Write the entries out again in full and unchanged, dropping every image.

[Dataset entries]
┄┄┄┄┄┄┄┄┄┄┄┄┄┄┄┄┄┄┄┄
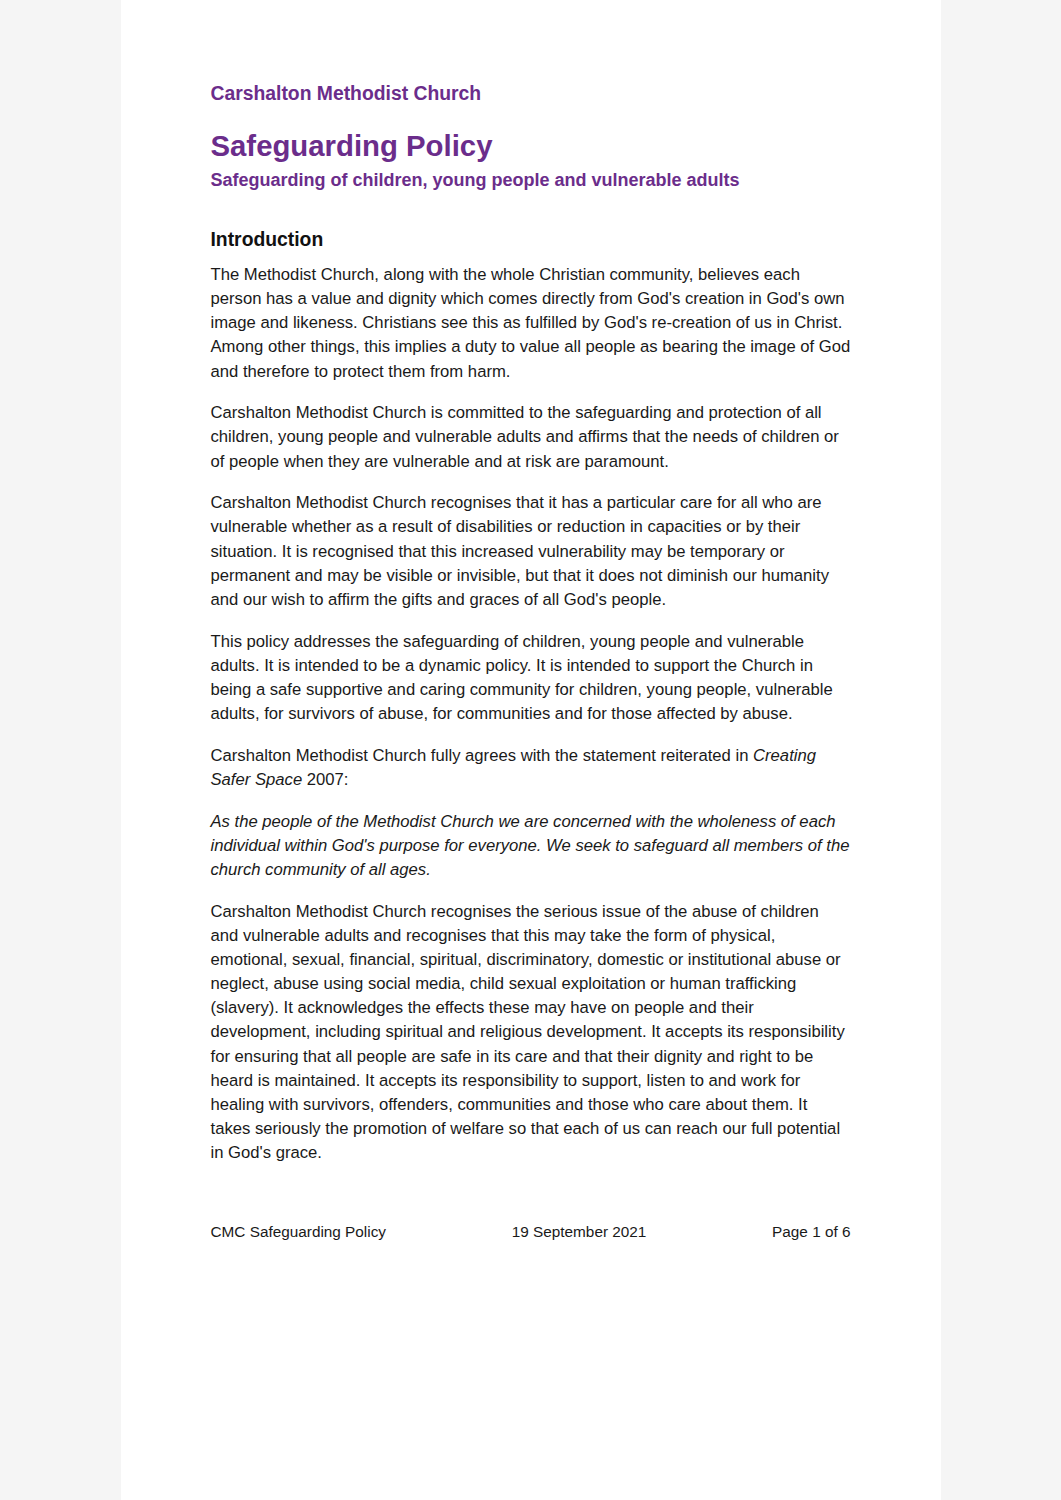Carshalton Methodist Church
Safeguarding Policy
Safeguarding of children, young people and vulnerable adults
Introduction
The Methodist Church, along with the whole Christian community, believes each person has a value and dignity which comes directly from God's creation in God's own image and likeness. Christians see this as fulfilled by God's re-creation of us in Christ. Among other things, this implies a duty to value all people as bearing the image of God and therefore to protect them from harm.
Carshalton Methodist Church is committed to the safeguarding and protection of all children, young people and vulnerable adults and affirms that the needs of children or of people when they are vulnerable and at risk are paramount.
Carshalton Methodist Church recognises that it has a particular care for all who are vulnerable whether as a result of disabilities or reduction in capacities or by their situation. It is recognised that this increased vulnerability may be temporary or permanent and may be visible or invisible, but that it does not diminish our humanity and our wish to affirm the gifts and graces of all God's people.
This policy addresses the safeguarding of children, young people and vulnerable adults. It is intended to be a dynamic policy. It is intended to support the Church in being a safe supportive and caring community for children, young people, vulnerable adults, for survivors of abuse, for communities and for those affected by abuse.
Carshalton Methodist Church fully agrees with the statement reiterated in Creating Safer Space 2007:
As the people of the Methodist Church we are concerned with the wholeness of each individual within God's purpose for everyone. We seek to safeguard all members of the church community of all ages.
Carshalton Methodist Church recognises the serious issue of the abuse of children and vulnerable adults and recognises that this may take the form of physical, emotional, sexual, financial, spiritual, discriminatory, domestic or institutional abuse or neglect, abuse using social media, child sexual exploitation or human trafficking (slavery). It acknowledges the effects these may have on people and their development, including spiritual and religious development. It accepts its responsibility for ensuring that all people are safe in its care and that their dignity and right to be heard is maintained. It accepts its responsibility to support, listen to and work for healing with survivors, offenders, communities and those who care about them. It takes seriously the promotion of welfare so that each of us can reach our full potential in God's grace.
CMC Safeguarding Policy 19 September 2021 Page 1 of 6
┄┄┄┄┄┄┄┄┄┄┄┄┄┄┄┄┄┄┄┄
### [EXERCISE RESPONSE]
Carshalton Methodist Church
Safeguarding Policy
Safeguarding of children, young people and vulnerable adults
Introduction
The Methodist Church, along with the whole Christian community, believes each person has a value and dignity which comes directly from God's creation in God's own image and likeness. Christians see this as fulfilled by God's re-creation of us in Christ. Among other things, this implies a duty to value all people as bearing the image of God and therefore to protect them from harm.
Carshalton Methodist Church is committed to the safeguarding and protection of all children, young people and vulnerable adults and affirms that the needs of children or of people when they are vulnerable and at risk are paramount.
Carshalton Methodist Church recognises that it has a particular care for all who are vulnerable whether as a result of disabilities or reduction in capacities or by their situation. It is recognised that this increased vulnerability may be temporary or permanent and may be visible or invisible, but that it does not diminish our humanity and our wish to affirm the gifts and graces of all God's people.
This policy addresses the safeguarding of children, young people and vulnerable adults. It is intended to be a dynamic policy. It is intended to support the Church in being a safe supportive and caring community for children, young people, vulnerable adults, for survivors of abuse, for communities and for those affected by abuse.
Carshalton Methodist Church fully agrees with the statement reiterated in Creating Safer Space 2007:
As the people of the Methodist Church we are concerned with the wholeness of each individual within God's purpose for everyone. We seek to safeguard all members of the church community of all ages.
Carshalton Methodist Church recognises the serious issue of the abuse of children and vulnerable adults and recognises that this may take the form of physical, emotional, sexual, financial, spiritual, discriminatory, domestic or institutional abuse or neglect, abuse using social media, child sexual exploitation or human trafficking (slavery). It acknowledges the effects these may have on people and their development, including spiritual and religious development. It accepts its responsibility for ensuring that all people are safe in its care and that their dignity and right to be heard is maintained. It accepts its responsibility to support, listen to and work for healing with survivors, offenders, communities and those who care about them. It takes seriously the promotion of welfare so that each of us can reach our full potential in God's grace.
CMC Safeguarding Policy 19 September 2021 Page 1 of 6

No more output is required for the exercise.